Making Historical Arguments: What Difference Did the Voting Rights Act Make?

What Difference Did the Voting Rights Act Make?

In May 1966, in Birmingham, Alabama, where some of the most violent actions against civil rights protesters had taken place, Willie Bolden voted for the first time. “It made me think I was sort of somebody,” the eighty-one-year-old grandson of slaves said. Ardies Mauldin, the first African American voter registered in Selma, Alabama, under the Voting Rights Act of 1965 (VRA), reflected that “people . . . look more like citizens now.” Fannie Lou Hamer reported that when blacks had no political voice, she got “hate stares” from whites. “Those same people now call me Mrs. Hamer.” A sense of personal respect and dignity was just one of the transformations generated by African Americans’ struggle for the most basic right of citizenship.

That effort did not end with the passage of the VRA. As NAACP leader Roy Wilkins warned, “Legislation is not self-implementing.” The law suspended the literacy tests that had been used to disqualify blacks but not whites, and it brought electoral operations in most southern states under federal control. The Justice Department had to approve in advance any changes in state procedures that could disadvantage black voters, and the attorney general was empowered to send federal agents to observe registration and election processes and even to register voters in areas of continued white resistance.

Civil rights activists organized more than two hundred voter registration drives between 1966 and 1968, resulting in dramatic increases in the numbers of blacks registered. Across the South, the proportion of African Americans on voter rolls jumped from 43 percent in 1964 to 62 percent in 1968. In Mississippi during that time, the total leaped from just 6.7 percent to 68 percent.

Black voting had an immediate effect on political representation. In the first ten years of the VRA, the number of black elected officials in the South grew from 72 to 1,588; while no African American sat in a southern state legislature in 1965, 95 did in 1975. Just seven years after whites bludgeoned civil rights activists during the voting rights campaign in Selma, Alabama, black candidates won half the seats on the city’s council. Barbara Jordan of Texas and Andrew Young of Georgia won election to the House of Representatives in 1972, becoming the first African Americans from the South to sit in Congress since Reconstruction. In 1973, Atlanta, Georgia, elected its first black mayor, Maynard Jackson. Black electoral success was not limited to the South. Nationwide the number of black elected officials rose from around 1,500 in 1965 to more than 10,000 on the fiftieth anniversary of the Voting Rights Act. Black representation in Congress inched up to 45 out of 535 voting members.

Electoral success translated into tangible benefits. Fred Reese, who was elected to the Selma city council, said in 1975, “We’ve got black policemen, black secretaries, and we can use the public restrooms. The word ‘nigger’ is almost out of existence.” In Atlanta, Maynard Jackson appointed a black police chief and increased African Americans’ share of city jobs from 42 to 51 percent. Black local officials also awarded more contracts to minority businesses. When African Americans took office, their constituents saw improvements in public facilities, police protection, roads, trash collection, and other basic services. Referring to Unita Blackwell’s accomplishments as mayor of Mayersville, Mississippi, one resident noted, “She brought in the water tower. Mostly it was the pumps then. . . . Sewage, too.” Another resident pointed to “old folks’ houses and paved streets.” Even when they were heavily outnumbered by whites, black officials could at least introduce issues of concern that whites had ignored, and they gained access to information about behind-the-scenes government. An African American member of a city council in Florida pointed out that “no matter what happened [my white colleagues] knew I was listening to everything that went on.”
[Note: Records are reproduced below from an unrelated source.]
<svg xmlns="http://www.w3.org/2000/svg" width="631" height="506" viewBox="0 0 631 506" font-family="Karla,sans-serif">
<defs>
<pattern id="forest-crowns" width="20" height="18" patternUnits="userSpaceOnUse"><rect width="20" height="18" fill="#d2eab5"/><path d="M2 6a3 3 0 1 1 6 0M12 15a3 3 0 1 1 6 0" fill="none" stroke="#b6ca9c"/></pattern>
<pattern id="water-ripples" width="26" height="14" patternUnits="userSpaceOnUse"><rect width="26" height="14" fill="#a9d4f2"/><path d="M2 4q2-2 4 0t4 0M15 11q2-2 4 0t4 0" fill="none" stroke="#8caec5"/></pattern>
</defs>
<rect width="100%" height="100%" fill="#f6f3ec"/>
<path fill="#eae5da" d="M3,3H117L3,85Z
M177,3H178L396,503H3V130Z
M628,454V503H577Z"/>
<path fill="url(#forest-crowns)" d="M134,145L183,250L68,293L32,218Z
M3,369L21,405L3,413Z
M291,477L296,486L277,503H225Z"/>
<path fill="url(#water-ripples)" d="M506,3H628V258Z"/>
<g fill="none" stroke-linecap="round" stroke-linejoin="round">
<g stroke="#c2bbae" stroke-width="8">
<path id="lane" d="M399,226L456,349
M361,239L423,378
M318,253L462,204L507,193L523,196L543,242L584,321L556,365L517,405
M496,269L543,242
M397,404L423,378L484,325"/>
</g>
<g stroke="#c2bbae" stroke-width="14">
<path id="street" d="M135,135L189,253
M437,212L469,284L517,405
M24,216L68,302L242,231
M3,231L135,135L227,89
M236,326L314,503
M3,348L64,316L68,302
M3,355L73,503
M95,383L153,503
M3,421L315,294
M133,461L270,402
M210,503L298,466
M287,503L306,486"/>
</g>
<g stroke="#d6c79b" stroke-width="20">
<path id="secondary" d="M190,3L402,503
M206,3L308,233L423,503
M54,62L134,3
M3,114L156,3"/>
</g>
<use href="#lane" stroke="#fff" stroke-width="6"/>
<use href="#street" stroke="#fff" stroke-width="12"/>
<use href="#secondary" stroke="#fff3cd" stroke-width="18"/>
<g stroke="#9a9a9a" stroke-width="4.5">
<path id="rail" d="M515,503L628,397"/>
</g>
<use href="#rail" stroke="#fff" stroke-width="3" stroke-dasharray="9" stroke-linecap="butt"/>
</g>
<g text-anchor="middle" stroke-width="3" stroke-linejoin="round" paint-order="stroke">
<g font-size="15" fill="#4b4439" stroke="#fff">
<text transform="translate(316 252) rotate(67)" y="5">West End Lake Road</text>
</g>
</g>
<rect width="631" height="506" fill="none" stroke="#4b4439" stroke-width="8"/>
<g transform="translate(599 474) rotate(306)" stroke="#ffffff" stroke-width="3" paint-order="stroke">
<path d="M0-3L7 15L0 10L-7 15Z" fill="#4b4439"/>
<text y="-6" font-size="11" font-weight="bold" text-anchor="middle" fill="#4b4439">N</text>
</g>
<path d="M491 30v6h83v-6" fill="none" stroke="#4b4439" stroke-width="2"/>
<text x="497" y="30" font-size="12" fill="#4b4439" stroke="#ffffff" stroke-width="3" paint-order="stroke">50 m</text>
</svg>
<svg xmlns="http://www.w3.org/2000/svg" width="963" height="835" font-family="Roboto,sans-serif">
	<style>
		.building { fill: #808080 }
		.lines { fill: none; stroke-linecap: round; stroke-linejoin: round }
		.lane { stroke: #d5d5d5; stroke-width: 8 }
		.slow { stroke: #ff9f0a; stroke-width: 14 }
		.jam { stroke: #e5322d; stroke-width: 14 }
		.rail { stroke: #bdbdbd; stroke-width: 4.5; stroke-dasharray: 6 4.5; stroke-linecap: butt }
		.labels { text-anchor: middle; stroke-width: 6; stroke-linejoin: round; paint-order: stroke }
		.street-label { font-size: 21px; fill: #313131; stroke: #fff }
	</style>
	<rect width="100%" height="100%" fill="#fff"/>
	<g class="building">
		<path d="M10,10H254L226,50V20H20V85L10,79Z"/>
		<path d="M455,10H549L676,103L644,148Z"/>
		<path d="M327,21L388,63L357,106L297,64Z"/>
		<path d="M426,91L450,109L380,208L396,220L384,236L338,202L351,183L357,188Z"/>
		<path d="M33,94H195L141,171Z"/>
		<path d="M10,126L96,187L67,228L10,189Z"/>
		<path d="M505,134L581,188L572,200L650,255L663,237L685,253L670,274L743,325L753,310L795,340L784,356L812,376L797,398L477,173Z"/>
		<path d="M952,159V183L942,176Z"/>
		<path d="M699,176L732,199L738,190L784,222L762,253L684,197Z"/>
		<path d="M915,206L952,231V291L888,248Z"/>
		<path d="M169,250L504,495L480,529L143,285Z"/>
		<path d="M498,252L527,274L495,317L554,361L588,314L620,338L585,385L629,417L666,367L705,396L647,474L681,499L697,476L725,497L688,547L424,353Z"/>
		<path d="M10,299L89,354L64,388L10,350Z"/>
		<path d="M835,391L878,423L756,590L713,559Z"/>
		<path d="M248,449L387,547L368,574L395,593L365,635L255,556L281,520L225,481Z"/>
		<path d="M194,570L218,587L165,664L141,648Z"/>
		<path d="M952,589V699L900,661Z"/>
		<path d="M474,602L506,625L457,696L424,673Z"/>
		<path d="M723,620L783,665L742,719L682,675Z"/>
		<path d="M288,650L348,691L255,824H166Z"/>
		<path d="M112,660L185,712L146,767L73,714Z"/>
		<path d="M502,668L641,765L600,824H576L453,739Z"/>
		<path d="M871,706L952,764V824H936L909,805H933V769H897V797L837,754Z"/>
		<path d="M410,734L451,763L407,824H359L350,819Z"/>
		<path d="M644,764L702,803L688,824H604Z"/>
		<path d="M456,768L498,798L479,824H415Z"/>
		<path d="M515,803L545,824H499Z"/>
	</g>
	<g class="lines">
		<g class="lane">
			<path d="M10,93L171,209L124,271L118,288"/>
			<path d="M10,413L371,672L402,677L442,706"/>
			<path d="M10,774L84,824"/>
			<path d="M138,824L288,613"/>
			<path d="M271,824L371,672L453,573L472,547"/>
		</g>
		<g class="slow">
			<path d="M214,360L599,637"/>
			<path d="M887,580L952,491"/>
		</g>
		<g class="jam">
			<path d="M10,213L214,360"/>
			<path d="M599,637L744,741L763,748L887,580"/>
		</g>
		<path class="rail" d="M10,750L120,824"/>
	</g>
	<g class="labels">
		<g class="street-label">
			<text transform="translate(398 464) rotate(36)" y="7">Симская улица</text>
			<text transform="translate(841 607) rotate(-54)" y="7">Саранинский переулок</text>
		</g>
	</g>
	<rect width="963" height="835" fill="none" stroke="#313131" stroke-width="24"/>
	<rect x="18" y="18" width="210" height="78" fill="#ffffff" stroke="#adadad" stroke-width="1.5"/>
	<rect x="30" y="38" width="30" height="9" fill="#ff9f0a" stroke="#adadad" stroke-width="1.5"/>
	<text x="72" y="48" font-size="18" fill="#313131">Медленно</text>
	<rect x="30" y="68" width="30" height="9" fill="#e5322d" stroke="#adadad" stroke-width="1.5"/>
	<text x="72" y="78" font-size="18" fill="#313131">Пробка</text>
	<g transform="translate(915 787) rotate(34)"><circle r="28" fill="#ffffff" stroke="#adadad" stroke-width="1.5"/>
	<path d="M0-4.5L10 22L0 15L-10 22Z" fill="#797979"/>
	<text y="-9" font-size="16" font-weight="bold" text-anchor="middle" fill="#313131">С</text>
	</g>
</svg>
In the twenty-first century, African Americans still struggled for full equality. The election of a black president was a milestone, but African Americans were still underrepresented among elected officials. Only three blacks have served as governor (one in the South), and just four have been elected to the U.S. Senate since Reconstruction. The Supreme Court in 2013 limited the reach of the VRA, and more than a dozen states passed voter ID laws and other measures making voting more difficult, especially for the elderly and the poor. Georgia representative John Lewis, who was bloodied and sent to the hospital during the Selma voting rights drive, said in response to voter ID laws, “Our struggle is not a struggle that lasts one day . . . or one session of Congress. . . . Our struggle is the struggle of a lifetime.”

Questions for Analysis

Summarize the Argument: What kinds of psychological and material benefits does the author argue were derived from the VRA?

Analyze the Evidence: In what specific ways did the VRA change African Americans’ lives?

Consider the Context: How important was the VRA in contrast to other gains of the black freedom struggle?